→ **AVAILABLE DATA**:
______

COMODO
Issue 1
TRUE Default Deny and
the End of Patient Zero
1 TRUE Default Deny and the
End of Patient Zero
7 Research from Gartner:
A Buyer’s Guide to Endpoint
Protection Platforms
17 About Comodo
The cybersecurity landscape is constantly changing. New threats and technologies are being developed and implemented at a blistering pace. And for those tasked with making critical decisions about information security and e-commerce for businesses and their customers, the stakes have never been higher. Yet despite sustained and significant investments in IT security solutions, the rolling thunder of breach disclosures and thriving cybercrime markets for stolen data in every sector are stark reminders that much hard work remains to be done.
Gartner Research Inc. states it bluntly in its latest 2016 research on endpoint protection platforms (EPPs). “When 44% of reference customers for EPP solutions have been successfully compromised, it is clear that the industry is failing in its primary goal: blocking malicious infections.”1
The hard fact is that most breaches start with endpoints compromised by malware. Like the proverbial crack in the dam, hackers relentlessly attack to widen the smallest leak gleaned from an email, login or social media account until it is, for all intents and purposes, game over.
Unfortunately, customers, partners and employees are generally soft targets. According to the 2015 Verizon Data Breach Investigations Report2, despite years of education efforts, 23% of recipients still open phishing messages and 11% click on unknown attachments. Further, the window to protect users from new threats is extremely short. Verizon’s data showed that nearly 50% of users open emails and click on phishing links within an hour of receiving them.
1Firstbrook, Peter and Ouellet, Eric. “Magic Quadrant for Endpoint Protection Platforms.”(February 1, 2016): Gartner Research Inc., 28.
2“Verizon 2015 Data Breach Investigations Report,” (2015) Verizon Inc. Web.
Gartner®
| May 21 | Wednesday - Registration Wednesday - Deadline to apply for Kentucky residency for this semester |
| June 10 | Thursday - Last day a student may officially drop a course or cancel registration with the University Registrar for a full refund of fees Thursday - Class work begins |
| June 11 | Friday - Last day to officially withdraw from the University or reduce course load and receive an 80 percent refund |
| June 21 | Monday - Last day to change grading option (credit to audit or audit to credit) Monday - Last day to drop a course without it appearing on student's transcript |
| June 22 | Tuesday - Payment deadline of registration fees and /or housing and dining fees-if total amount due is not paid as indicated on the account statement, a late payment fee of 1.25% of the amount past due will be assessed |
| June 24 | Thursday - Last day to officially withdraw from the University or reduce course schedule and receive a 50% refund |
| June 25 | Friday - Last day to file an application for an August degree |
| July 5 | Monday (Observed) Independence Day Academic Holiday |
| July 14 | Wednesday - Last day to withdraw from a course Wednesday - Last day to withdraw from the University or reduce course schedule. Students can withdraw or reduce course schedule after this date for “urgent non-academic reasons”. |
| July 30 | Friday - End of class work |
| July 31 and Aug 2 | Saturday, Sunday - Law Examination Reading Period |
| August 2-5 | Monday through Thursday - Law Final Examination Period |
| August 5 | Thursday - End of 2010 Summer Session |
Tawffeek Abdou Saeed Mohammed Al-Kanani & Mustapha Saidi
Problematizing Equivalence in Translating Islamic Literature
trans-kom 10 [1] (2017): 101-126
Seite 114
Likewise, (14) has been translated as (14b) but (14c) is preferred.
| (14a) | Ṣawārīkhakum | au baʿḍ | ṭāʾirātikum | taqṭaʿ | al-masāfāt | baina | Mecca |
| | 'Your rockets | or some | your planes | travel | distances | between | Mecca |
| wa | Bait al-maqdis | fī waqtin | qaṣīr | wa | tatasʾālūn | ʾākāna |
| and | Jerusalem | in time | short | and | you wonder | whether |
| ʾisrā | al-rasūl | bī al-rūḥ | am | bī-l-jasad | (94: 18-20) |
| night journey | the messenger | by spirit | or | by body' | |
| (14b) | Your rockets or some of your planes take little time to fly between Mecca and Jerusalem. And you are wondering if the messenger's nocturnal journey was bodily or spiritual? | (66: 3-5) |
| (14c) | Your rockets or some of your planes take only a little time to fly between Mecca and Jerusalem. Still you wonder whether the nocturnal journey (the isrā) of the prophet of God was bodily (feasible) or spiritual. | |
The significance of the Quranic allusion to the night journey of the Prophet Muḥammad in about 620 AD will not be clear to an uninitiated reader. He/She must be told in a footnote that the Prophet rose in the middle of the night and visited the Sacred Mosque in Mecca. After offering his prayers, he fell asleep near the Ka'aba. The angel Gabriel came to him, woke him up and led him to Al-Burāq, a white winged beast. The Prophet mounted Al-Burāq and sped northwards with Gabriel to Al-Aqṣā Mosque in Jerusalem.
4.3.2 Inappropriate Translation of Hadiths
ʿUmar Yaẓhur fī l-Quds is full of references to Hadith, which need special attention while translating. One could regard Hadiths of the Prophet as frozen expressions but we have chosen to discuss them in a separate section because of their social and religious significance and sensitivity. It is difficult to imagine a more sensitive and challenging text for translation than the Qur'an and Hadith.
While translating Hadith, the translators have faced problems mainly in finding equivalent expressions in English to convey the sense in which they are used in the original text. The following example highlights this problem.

______

→ **WHAT NEEDS TO BE DONE**: An exact copy of the lines above, from the one containing "baina | Mecca |" down to the one containing "(94: 18-20) |" and including both, is the whole answer; retype it and nothing else.

→ **REPLY**:
| (14a) | Ṣawārīkhakum | au baʿḍ | ṭāʾirātikum | taqṭaʿ | al-masāfāt | baina | Mecca |
| | 'Your rockets | or some | your planes | travel | distances | between | Mecca |
| wa | Bait al-maqdis | fī waqtin | qaṣīr | wa | tatasʾālūn | ʾākāna |
| and | Jerusalem | in time | short | and | you wonder | whether |
| ʾisrā | al-rasūl | bī al-rūḥ | am | bī-l-jasad | (94: 18-20) |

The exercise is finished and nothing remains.